I chip elettronici sono i cervelli che alimentano tutta l’elettronica moderna. Sono scarsi a livello globale da quasi due anni a causa dell’aumento della domanda e del numero esiguo delle costose fabbriche necessarie per produrli.

Circa il 75% della produzione di chip oggi avviene nell’Asia orientale e oltre il 90% dei chip più avanzati viene prodotto a Taiwan, un’isola che la Cina ha regolarmente minacciato di prendere con la forza se il governo democraticamente eletto dichiarasse l’indipendenza legale.

Taiwan Semiconductor Manufacturing Company (TSMC) è il più grande produttore di chip al mondo e un fornitore fondamentale per gli Stati Uniti e altre nazioni occidentali.

Gli USA utilizzano chip prodotti da TSMC nelle apparecchiature militari, inclusi i caccia F-35 e i missili Javelin, e nei supercomputer dei laboratori nazionali. Anche le principali aziende di elettronica di consumo si affidano a una varietà di semiconduttori prodotti da TSMC.

I funzionari statunitensi si sono allarmati per questa dipendenza tecnologica negli ultimi anni, data la retorica bellicosa della Cina nei confronti di Taiwan. Queste preoccupazioni hanno spinto funzionari e legislatori a fare pressioni su TSMC per costruire altri impianti di produzione negli Stati Uniti. L’azienda infatti già gestisce una fabbrica a Camas, Washington, e altri centri di design sia ad Austin, in Texas, che a San Jose, in California.
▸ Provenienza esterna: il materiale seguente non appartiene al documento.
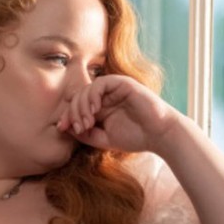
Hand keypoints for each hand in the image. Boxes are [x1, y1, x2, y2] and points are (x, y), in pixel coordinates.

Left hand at [56, 74, 179, 153]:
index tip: (62, 129)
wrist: (160, 135)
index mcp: (101, 107)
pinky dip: (93, 96)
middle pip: (78, 97)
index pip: (77, 106)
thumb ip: (85, 134)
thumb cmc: (136, 137)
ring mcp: (114, 88)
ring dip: (81, 106)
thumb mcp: (104, 139)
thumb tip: (64, 128)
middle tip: (78, 128)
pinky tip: (94, 110)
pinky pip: (100, 84)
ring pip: (87, 90)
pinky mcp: (122, 83)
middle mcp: (106, 96)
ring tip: (87, 122)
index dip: (67, 116)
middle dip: (73, 113)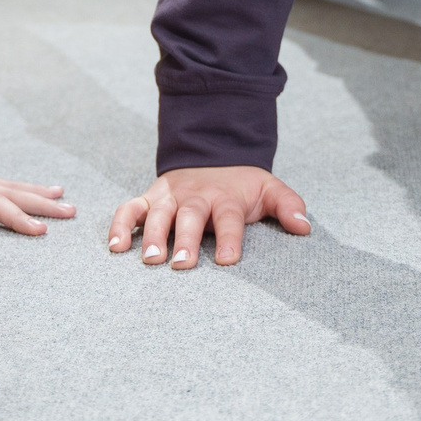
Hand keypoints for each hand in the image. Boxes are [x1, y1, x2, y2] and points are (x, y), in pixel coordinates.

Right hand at [107, 165, 309, 268]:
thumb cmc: (241, 185)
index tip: (227, 260)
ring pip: (158, 214)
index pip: (229, 218)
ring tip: (149, 259)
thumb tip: (304, 227)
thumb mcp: (269, 188)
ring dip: (151, 235)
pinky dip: (119, 225)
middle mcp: (196, 196)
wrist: (212, 154)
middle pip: (190, 217)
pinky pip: (129, 209)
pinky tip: (115, 248)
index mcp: (226, 197)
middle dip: (184, 240)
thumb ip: (289, 205)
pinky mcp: (149, 198)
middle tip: (181, 265)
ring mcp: (170, 197)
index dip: (229, 238)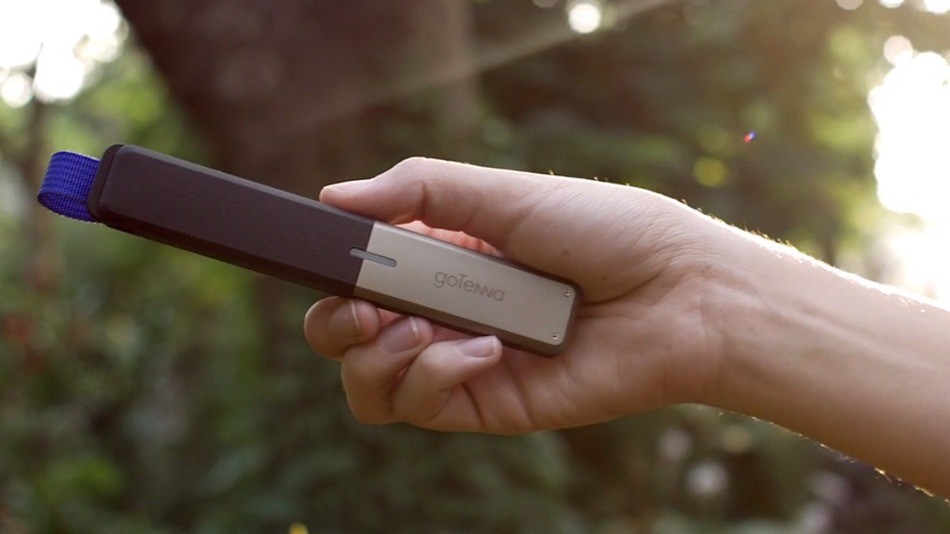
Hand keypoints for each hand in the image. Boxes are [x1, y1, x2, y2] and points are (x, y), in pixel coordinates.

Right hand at [304, 158, 731, 432]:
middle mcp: (445, 311)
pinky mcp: (489, 404)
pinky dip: (436, 374)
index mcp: (444, 256)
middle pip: (348, 336)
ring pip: (371, 386)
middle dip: (338, 325)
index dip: (335, 275)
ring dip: (379, 356)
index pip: (360, 273)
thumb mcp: (507, 194)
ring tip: (425, 329)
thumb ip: (421, 190)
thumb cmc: (606, 231)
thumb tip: (334, 195)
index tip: (333, 265)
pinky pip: (424, 404)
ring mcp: (464, 361)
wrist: (681, 293)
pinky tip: (485, 348)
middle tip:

Nel maggio 2020 TSMC ha deciso di costruire una fabbrica in Arizona, a nord di Phoenix, per produrre chip con transistor di dimensioni pari a cinque nanometri, un tipo di semiconduttore ad alta tecnologia utilizzato nell’elettronica di consumo. La spesa totale di TSMC per questo progetto, comprese le spese in conto capitale, sarà di circa 12 miliardi di dollari dal 2021 al 2029. Questa struttura avrà una capacità di 20.000 chip al mese, creerà direttamente oltre 1.600 posti di lavoro professionali high-tech e migliaia di posti di lavoro indiretti nell’ecosistema dei semiconduttori. La produzione dovrebbe iniziare nel 2024.

Per ottenere un’espansione di questo progetto la TSMC ha chiesto e ottenuto altri 52 miliardi di dollari con la legge federale sui sussidi Chips and Science Act, approvata di recente dal Congresso. Una legge che favorisce anche i produttori di chip statunitensi Intel e Global Foundries, coi loro investimenti in nuove fabbriche in Ohio e New York. È previsto anche un ulteriore credito d’imposta sugli investimenti per gli impianti di chip stimato sui 24 miliardi di dollari.

Un ostacolo che TSMC sta incontrando in Arizona è che negli USA non ci sono abbastanza ingegneri di semiconduttori qualificati, per cui occorre una costosa opera di formazione per circa 250 professionisti da inviare a Taiwan.

TSMC desidera anche rafforzare la cooperazione con gli USA in altri settori, come p.es. i veicoli elettrici, la biotecnologia e la tecnologia 5G.

È chiaro ora perché la presidente della Camera dei rappresentanti americani, Nancy Pelosi, aveva bisogno d’incontrare il presidente della TSMC, Mark Liu, durante la sua visita sull’isola, rischiando di far scoppiare la terza guerra mondiale?

Agli USA non importa assolutamente nulla di scatenare una guerra mondiale per avere il monopolio dei chip. Anche perché, secondo loro, chi non ha il monopolio di questa produzione, non può vincere nessuna guerra.

Questo poi senza considerare che la Pelosi miliardaria è una notevole insider trading (nonostante una legge del 2012 renda illegale per i legislatori utilizzare le informazioni ottenute dal loro lavoro al Congresso per il proprio guadagno personale) e che suo marito ha interessi azionari cospicui con l’azienda californiana Nvidia, il produttore di chip statunitense più prezioso.